To run this simple script, you can just type in the file name and press enter.

examples/hello.sh
# bash examples/hello.sh ## Also works

Rscript

It’s important to realise that we aren’t limited to running shell scripts in the shell. The exact same principles carry over to other programs and files.

The most relevant case for this class is the Rscript command for (you guessed it) executing R scripts and expressions. For example:

Rscript -e "cat('Hello World, from R!')"

Of course, the more typical Rscript use case is to execute full length R scripts. An optional, but very useful feature here is the ability to pass extra arguments from the shell to your R script. Consider the hello.R script that I’ve bundled in the examples folder.

cat examples/hello.R

The key step for using additional Rscript arguments is held within the top two lines.

args = commandArgs(trailingOnly = TRUE)
i = args[1]; j = args[2]

These tell Rscript to capture any trailing arguments (i.e. after the file name) and then pass them on as objects that can be used within R.

Let’s run the script to see it in action.

Rscript examples/hello.R 12 9

Again, including trailing arguments is entirely optional. You could run Rscript myfile.R without any problems. But it often proves very useful for the type of work that you’d likely be using Rscript for (e.g. batching big jobs).

Editing and Writing Scripts in the Shell

Say you want to edit my (amazing) hello.sh script. - Maybe you want to add some additional lines of text, or maybe you’re bothered by the fact that there should be a comma after “Hello”. (It’s a salutation!)

:: Dataset excerpts ::
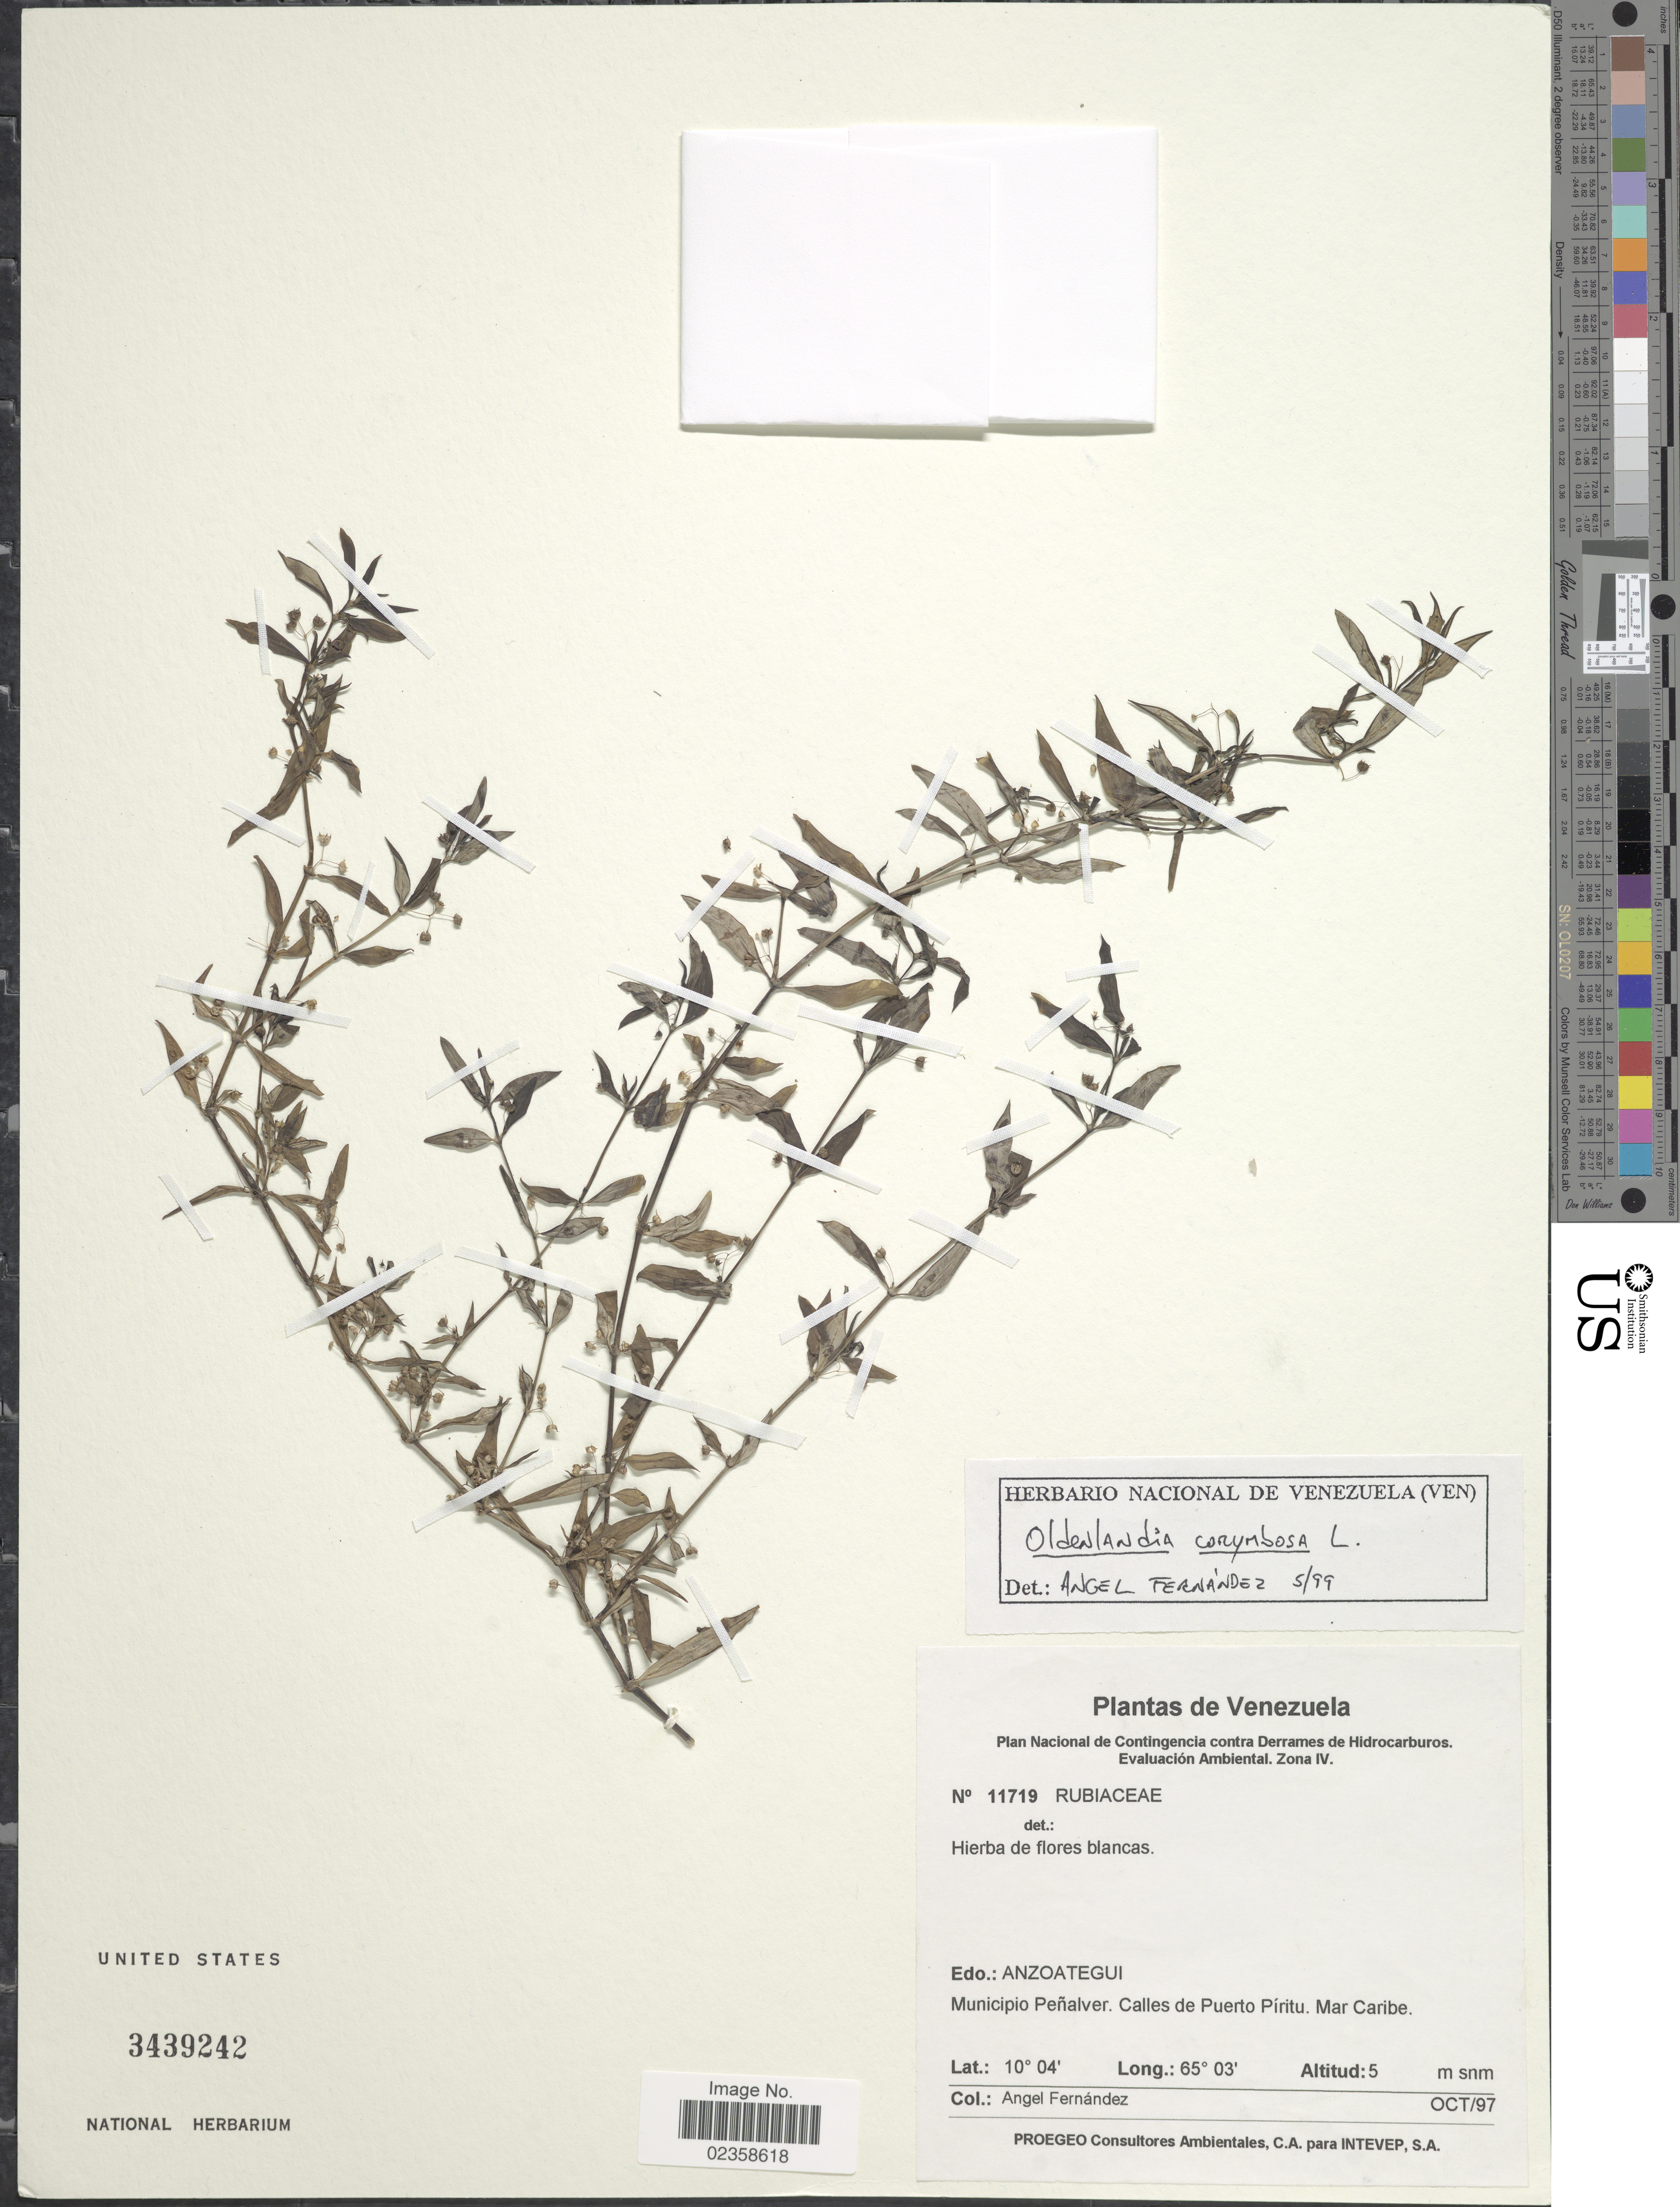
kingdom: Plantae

...

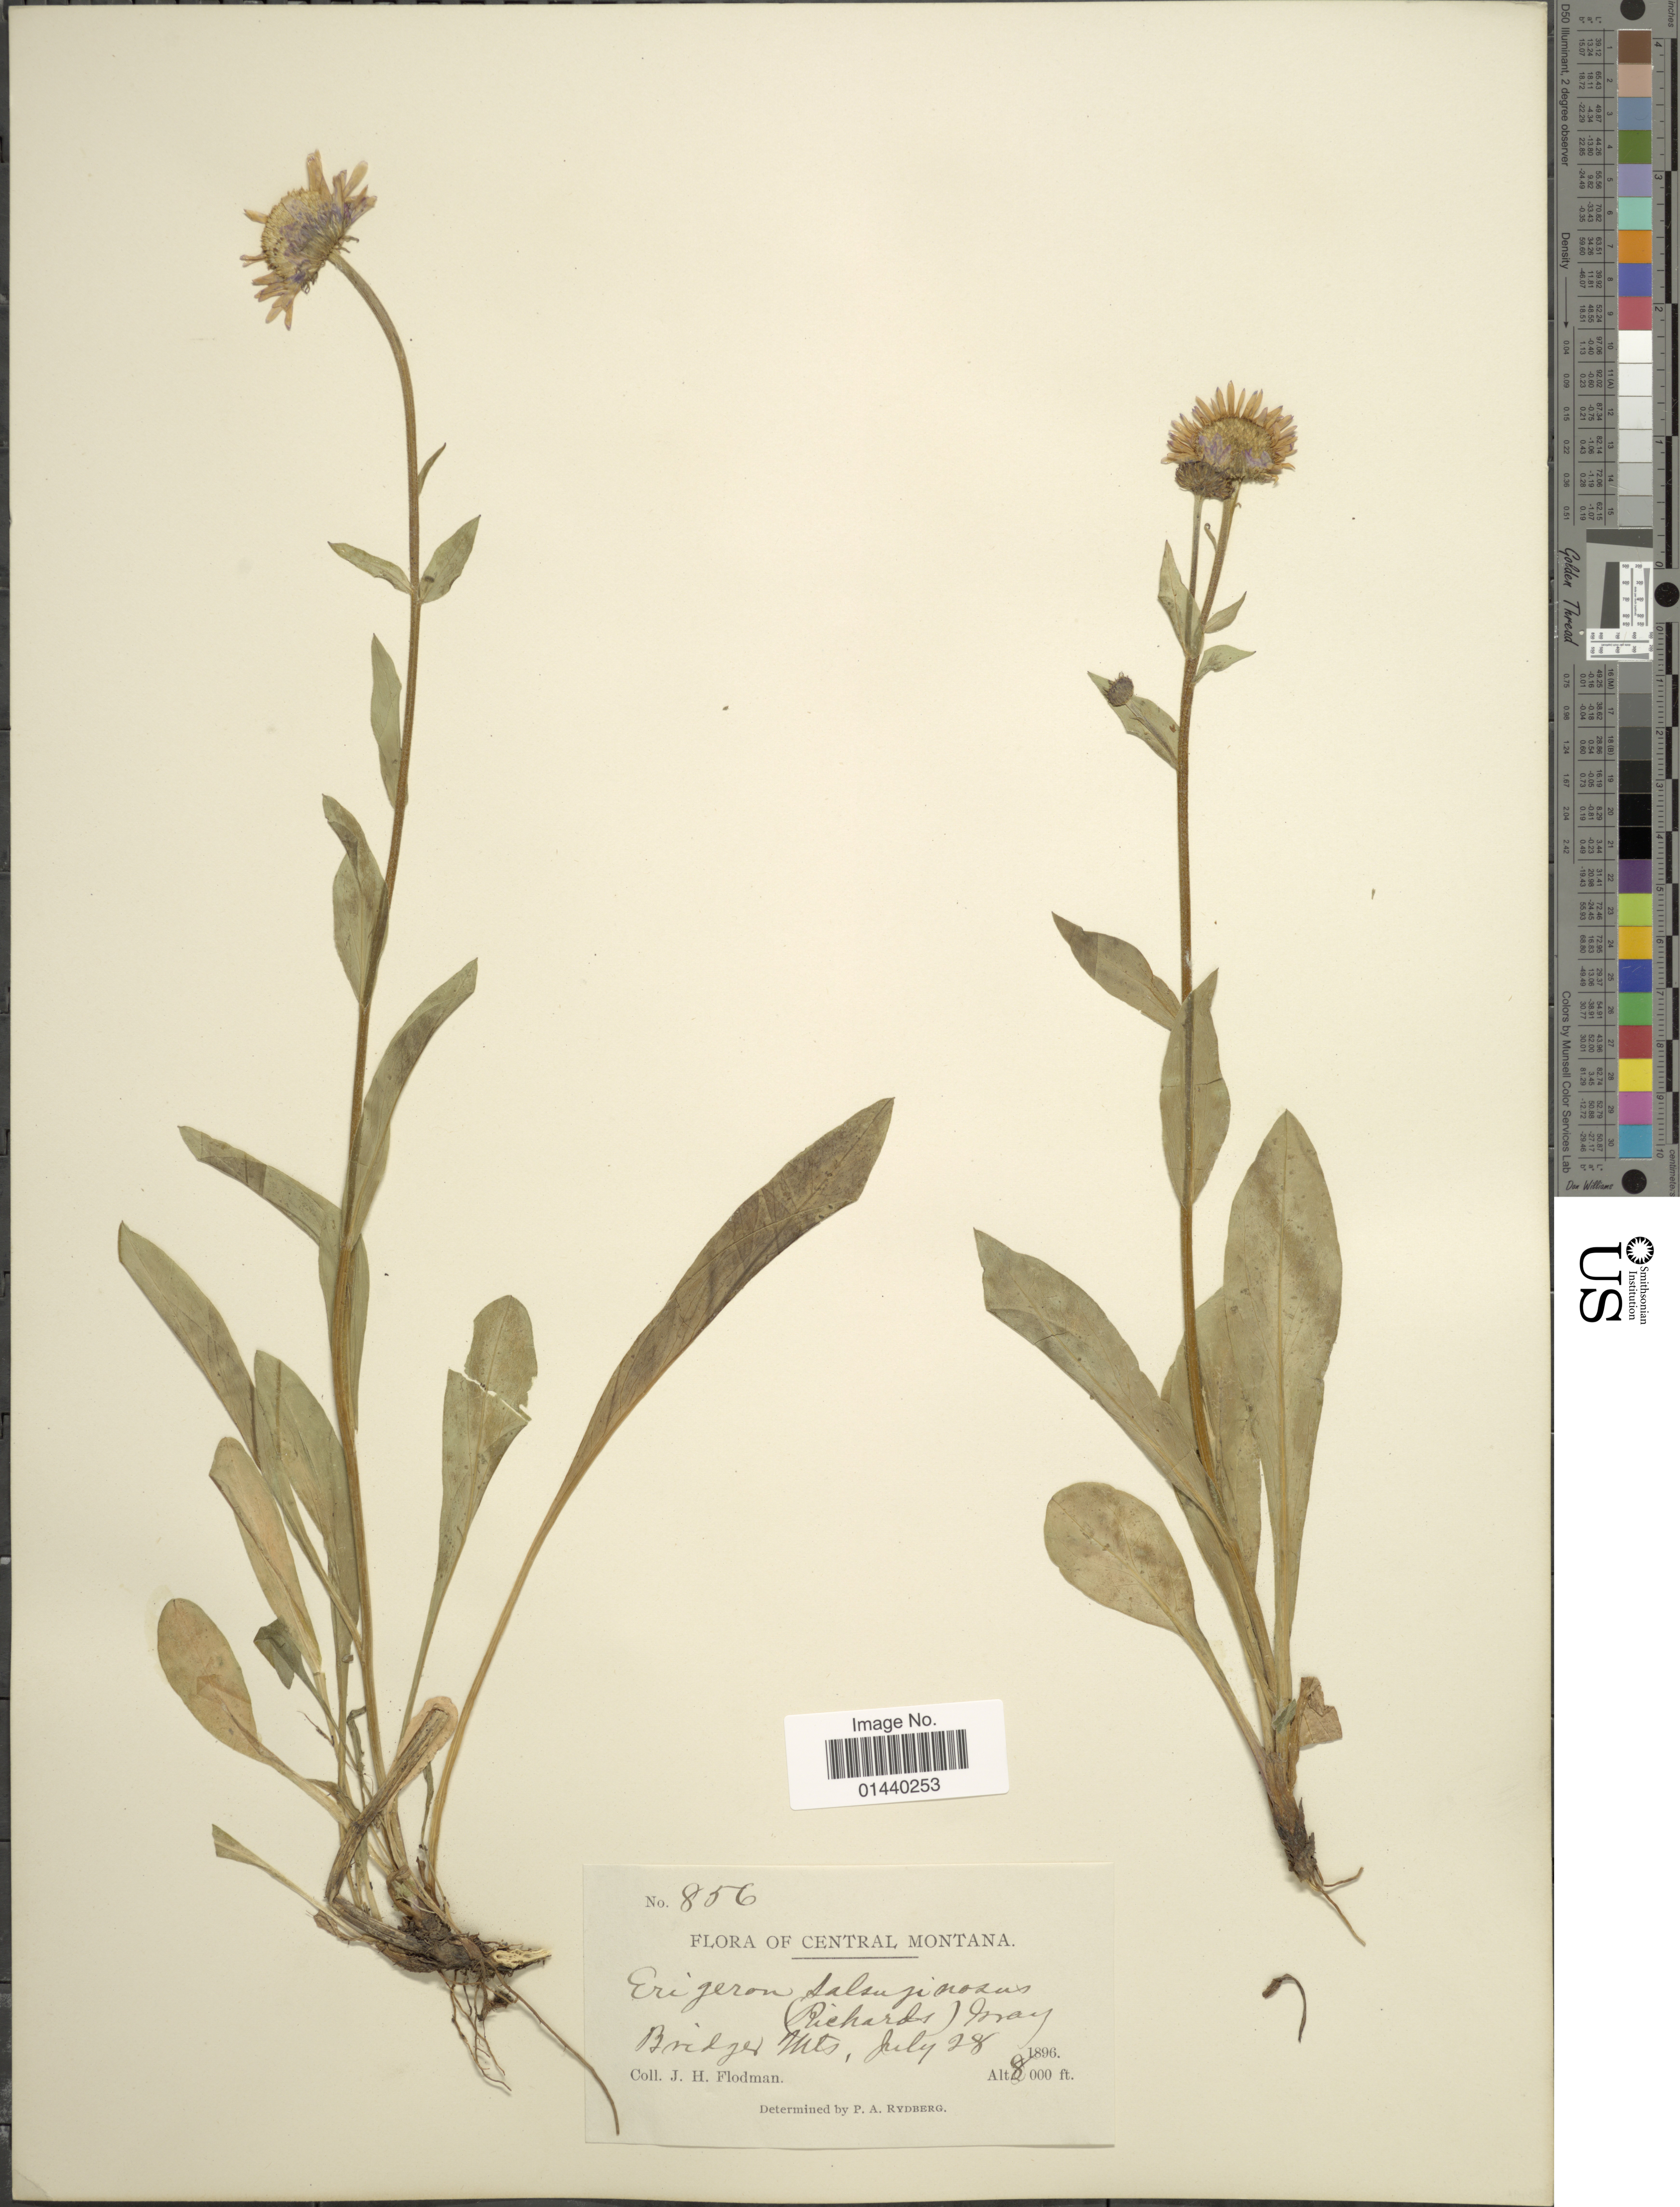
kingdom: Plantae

:: Task instructions ::
Rewrite the part of the Rscript passage that opens with the words containing "These tell Rscript" and closes with "batching big jobs).", replacing "trailing arguments" with "command-line arguments" throughout.

:: Solution for this task ::
These tell Rscript to capture any command-line arguments (i.e. after the file name) and then pass them on as objects that can be used within R.

Let’s run the script to see it in action.

Rscript examples/hello.R 12 9

Again, including command-line arguments is entirely optional. You could run Rscript myfile.R without any problems. But it often proves very useful for the type of work that you’d likely be using Rscript for (e.g. batching big jobs).